Remember when I told you not to lie in job interviews? I lied.
Okay, well maybe you don't want to lie lie, but do rethink answers to loaded questions. Do not tell the whole truth and nothing but the truth on how you feel, if that unvarnished truth is (a) about your emotional gut response, (b) doesn't sound professional, and (c) suggests that you are likely to trash-talk the people on your new job if and when you get fed up with them.
So for example, two of the ten things to lie about involve interpersonal relationships. Your boss at your most recent job was great; your co-workers were great. In fact, your boss was Meryl Streep's character in "The Devil Wears Prada," and your co-workers were more dysfunctional than the lineup in "The Office."
If they were, and you're asked directly, and you can't tell a baldfaced lie without setting off a visible urge to upchuck your lunch during the interview: find a way to tell the truth. Part of the truth. The part that sounds good.
"My boss was very supportive of my accomplishments." (She was dumb as a box of rocks, a total scatterbrain with possible premature Alzheimers, who couldn't remember my name let alone my accomplishments from day to day... but probably somewhere deep inside a decent human being. And she did say something nice to me. Once. And later the same day berated me for the same thing.)
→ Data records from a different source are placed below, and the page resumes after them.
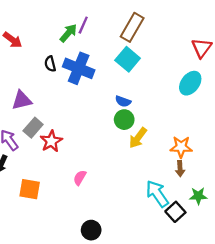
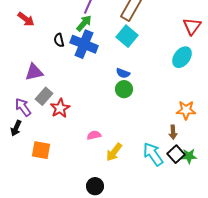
green arrow: (68, 33) -> (84, 23), moved
yellow arrow: (138, 138) -> (114, 152), moved
orange star: (181, 147) -> (186, 110), moved
pink semicircle: (80, 178) -> (94, 135), moved, turned 48
black square: (175, 212) -> (176, 154), moved

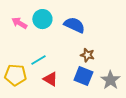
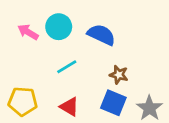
cyan line: (38, 60) -> (67, 67), moved

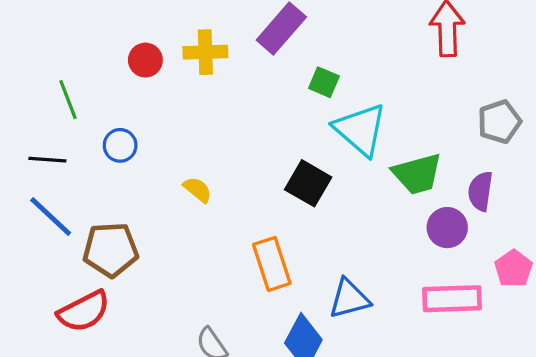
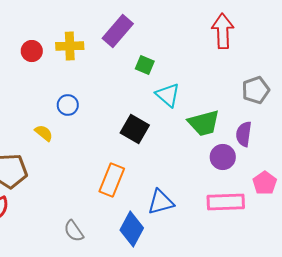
cyan triangle: (360, 130) -> (168, 95), size x0.7
blue circle: (120, 145) -> (68, 105), moved
yellow semicircle: (198, 190) -> (44, 133), moved
orange rectangle: (272, 264) -> (112, 180), turned 40

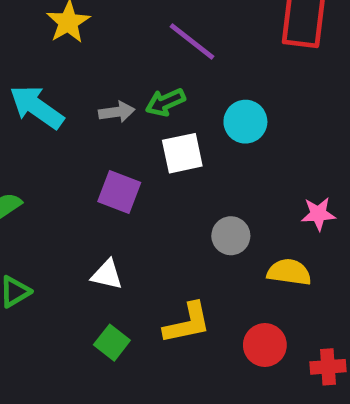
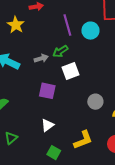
purple line: (192, 42) -> (67, 25), turned 45
cyan circle: (245, 122) -> (90, 31), moved
white triangle: (107, 275) -> (47, 125), turned -40

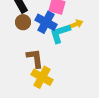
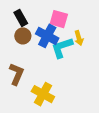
yellow arrow: (76, 24) -> (79, 38), turned 96
brown L-shape: (35, 58) -> (17, 74), moved, turned 30

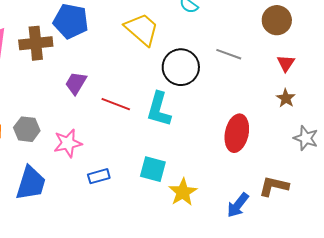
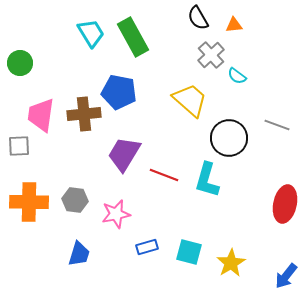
purple trapezoid: (76, 83) -> (124, 154), size x1.5
cyan square: (153, 169) -> (189, 252), moved
blue trapezoid: (31, 183) -> (79, 254), size x0.7

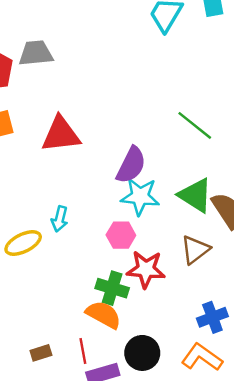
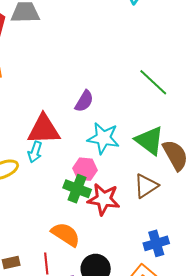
red triangle: (61, 134) -> (44, 129), moved
purple semicircle: (131, 165) -> (84, 101), moved, size x0.7
green cross: (112, 288) -> (77, 189), moved

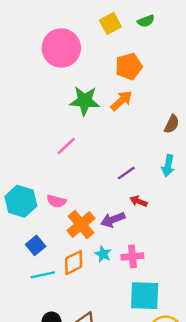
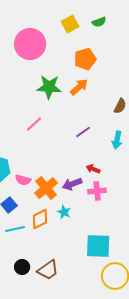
purple line: (126, 173) -> (83, 132), moved
pink semicircle: (56, 201) -> (23, 180), moved
pink cross: (132, 256) -> (97, 191), moved

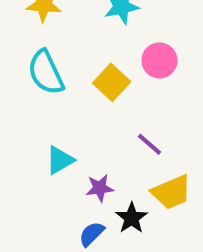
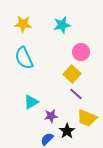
yellow square: (112, 82) -> (72, 74), moved
yellow trapezoid: (171, 192) -> (87, 118), turned 45

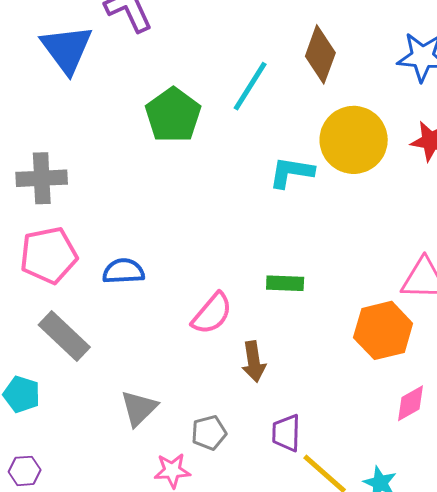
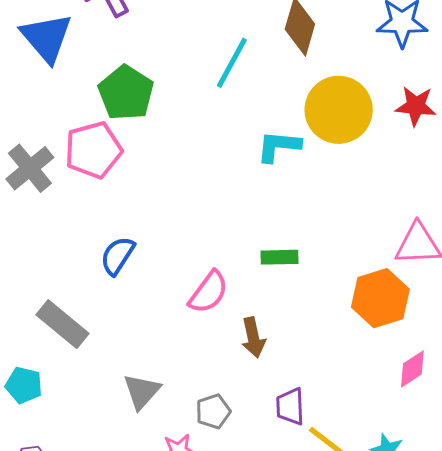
green pentagon: (173, 115) -> (126, 93), moved
gray cross: (42, 178) -> (30, 168), turned -33
pink pentagon: (49, 255) -> (93, 150), moved
blue semicircle: (123, 271) -> (117, 256), turned -51

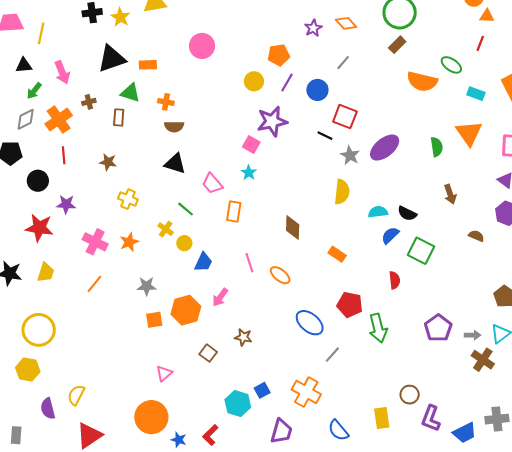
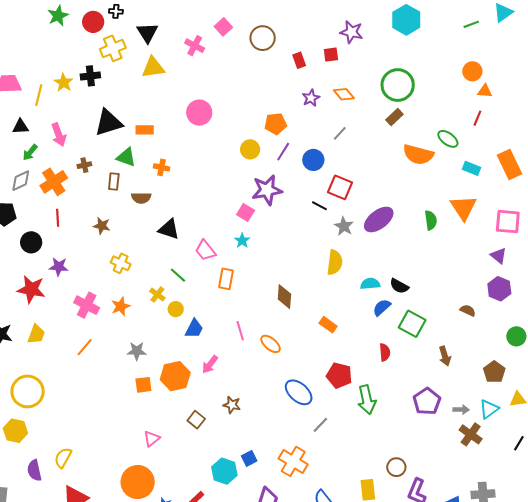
yellow star: (120, 17) -> (64, 83), moved
brown semicircle: (174, 127) -> (141, 198), moved
brown arrow: (450, 194) -> (445, 356), moved

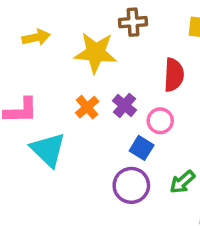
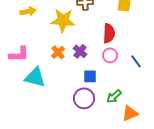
pink circle: (160, 121) -> (110, 55), moved
blue square: (142, 148) -> (90, 76), turned -32
cyan triangle: (48, 150) -> (35, 77), turned -30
"My co-workers were known for their integrity, collegiality and high standards throughout the company." (In fact, my division was full of tattletales who tried to one-up each other by reporting that I used too many paperclips and insinuating that I was stealing office supplies. I left because I couldn't stand getting pressured to attend one more after-hours birthday party, baby shower, karaoke bar session where everybody got splat-faced and sang off-key. But yeah, I guess they played well together in their own stupid way.)
By the way, if this sounds like you -- think long and hard about how you select the references whose contact information you want to share.